_小問 1_
次の(a)〜(c)の記述がそれぞれ下の本文の内容と合っているかを判断せよ。各記述に「はい」か「いいえ」で答え、決め手となる本文の語句をそのまま引用すること。
(a) 筆者はこの本を図書館で借りて読んだ。
(b) この本では、大村雅朗本人へのインタビューが収められている。
(c) 鈴木智雄は元CBS・ソニーのエンジニアとして取材を受けている。

_本文_
見出し画像

「ニッポンの編曲家」を読む。

「ニッポンの編曲家 歌謡曲/ニューミュージック時代を支えたアレンジャーたち」川瀬泰雄、吉田格、梶田昌史、田渕浩久 共著(ディスクユニオン)読了。

先ごろBS日テレで放送された「風の譜〜福岡が生んだ伝説の編曲家 大村雅朗」(FBS福岡放送制作)がきっかけで、彼のことをもっとよく知りたいと思って図書館で借りたのだが、これが本当にとんでもなく面白かった。

タイトルどおり、川口真、荻田光雄、星勝、瀬尾一三、若草恵、船山基紀、佐藤準、新川博、武部聡志、井上鑑といった、1970〜80年代の歌謡曲やポップスで活躍した編曲家たちにインタビューしており、大村雅朗や大谷和夫のようにすでに物故している人は、芳野藤丸や長岡道夫など、付き合いの深かったディレクターやプレイヤーに話を聞いている。さらに島村英二や吉川忠英、松武秀樹ら、彼ら編曲家が好んで起用したスタジオミュージシャンたちにもじっくり取材。自分にとって長らく謎の存在だったサックスのジェイク・H・コンセプションや、ストリングスの加藤JOEグループ、ガイドボーカルの人に至るまでもれなくインタビューしているのがすごい。もちろん、件の番組にも登場した、元CBS・ソニーの鈴木智雄など、音作りには絶対欠かせないエンジニアの取材もしっかり押さえている。

_提供資料_
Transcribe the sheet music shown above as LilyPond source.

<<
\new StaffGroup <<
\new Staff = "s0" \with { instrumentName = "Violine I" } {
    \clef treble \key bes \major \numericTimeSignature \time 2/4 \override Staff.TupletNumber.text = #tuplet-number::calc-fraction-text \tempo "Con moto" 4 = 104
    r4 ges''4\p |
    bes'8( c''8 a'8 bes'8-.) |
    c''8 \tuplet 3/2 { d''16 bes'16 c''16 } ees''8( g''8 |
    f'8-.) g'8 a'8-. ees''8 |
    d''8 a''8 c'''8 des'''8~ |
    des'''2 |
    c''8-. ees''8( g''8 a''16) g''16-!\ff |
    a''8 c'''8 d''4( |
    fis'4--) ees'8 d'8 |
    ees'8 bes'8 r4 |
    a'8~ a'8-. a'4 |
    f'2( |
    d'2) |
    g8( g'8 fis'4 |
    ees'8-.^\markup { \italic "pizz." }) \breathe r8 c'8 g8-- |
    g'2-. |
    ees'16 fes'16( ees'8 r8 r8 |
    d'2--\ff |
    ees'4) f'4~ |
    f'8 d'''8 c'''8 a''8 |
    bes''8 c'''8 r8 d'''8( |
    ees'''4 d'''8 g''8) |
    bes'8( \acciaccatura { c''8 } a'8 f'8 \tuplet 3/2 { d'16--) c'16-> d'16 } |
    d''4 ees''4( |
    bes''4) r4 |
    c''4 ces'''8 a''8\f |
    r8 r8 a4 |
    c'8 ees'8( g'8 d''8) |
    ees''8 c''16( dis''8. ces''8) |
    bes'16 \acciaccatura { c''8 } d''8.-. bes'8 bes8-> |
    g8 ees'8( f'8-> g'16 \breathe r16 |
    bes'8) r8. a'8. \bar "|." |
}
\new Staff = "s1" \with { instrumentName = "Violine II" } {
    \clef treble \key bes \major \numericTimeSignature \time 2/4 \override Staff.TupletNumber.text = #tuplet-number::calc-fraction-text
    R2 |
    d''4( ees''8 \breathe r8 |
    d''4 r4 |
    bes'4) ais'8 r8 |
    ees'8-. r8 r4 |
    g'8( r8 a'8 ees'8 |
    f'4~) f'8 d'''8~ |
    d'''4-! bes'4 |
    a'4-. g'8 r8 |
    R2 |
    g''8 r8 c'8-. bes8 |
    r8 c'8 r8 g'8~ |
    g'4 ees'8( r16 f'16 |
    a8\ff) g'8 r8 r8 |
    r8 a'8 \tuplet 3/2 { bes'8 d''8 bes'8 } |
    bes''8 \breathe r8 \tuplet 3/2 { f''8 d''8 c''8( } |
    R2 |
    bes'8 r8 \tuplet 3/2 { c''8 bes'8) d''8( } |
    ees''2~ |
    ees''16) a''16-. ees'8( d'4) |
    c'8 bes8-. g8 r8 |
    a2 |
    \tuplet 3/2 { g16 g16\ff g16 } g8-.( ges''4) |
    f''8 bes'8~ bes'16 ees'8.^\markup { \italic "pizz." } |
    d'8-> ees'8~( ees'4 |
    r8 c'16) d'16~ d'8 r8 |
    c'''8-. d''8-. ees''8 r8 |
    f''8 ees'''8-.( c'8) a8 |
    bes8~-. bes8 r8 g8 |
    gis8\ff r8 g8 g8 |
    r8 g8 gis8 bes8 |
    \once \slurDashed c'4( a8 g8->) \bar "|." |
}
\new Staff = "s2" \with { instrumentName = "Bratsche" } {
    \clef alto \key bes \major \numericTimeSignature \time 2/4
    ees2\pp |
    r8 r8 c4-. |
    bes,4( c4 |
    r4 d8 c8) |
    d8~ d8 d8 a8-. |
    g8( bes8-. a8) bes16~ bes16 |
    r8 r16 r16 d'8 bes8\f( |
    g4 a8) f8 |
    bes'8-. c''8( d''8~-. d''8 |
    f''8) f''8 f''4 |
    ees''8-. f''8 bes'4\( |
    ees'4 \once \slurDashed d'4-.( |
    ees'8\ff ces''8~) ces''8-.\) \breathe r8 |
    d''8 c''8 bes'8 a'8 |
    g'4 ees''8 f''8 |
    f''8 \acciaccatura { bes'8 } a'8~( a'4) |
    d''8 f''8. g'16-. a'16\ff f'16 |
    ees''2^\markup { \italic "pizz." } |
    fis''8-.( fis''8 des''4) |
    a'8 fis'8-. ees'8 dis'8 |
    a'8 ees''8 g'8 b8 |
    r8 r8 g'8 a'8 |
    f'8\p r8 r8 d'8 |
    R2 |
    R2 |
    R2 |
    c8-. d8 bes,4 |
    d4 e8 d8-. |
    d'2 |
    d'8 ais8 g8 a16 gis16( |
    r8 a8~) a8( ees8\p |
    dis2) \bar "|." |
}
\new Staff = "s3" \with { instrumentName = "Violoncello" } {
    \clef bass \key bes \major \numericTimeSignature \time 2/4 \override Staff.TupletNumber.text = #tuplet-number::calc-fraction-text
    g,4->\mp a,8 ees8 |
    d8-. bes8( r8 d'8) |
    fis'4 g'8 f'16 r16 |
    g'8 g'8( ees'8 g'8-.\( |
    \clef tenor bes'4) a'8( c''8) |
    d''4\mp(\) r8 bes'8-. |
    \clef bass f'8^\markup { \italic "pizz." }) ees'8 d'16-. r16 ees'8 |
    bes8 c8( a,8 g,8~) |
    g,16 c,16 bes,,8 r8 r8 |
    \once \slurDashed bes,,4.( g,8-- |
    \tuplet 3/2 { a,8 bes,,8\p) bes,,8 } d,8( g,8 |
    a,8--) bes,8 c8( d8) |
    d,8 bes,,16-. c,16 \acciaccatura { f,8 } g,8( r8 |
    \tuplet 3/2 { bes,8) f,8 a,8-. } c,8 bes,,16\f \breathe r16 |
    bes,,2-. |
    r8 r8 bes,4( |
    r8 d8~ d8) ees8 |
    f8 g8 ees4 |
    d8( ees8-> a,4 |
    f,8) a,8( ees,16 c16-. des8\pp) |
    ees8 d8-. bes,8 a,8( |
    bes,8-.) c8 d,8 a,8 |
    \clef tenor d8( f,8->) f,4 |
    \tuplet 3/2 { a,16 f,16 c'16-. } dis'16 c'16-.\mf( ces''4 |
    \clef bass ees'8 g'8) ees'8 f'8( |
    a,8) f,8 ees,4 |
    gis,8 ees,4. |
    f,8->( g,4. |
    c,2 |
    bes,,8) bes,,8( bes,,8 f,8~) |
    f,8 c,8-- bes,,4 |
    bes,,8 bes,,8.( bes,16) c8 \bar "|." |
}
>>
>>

_小問 2_
上のエントリから、「tenor」という文字列を含む行をすべて抜き出せ。

_解答 1_
(a) はい。「図書館で借りたのだが」
(b) いいえ。「大村雅朗や大谷和夫のようにすでに物故している人は、芳野藤丸や長岡道夫など、付き合いの深かったディレクターやプレイヤーに話を聞いている」
(c) はい。「元CBS・ソニーの鈴木智雄など、音作りには絶対欠かせないエンジニアの取材もしっかり押さえている」

_解答 2_
    \clef tenor bes'4) a'8( c''8) |
    \clef tenor d8( f,8->) f,4 |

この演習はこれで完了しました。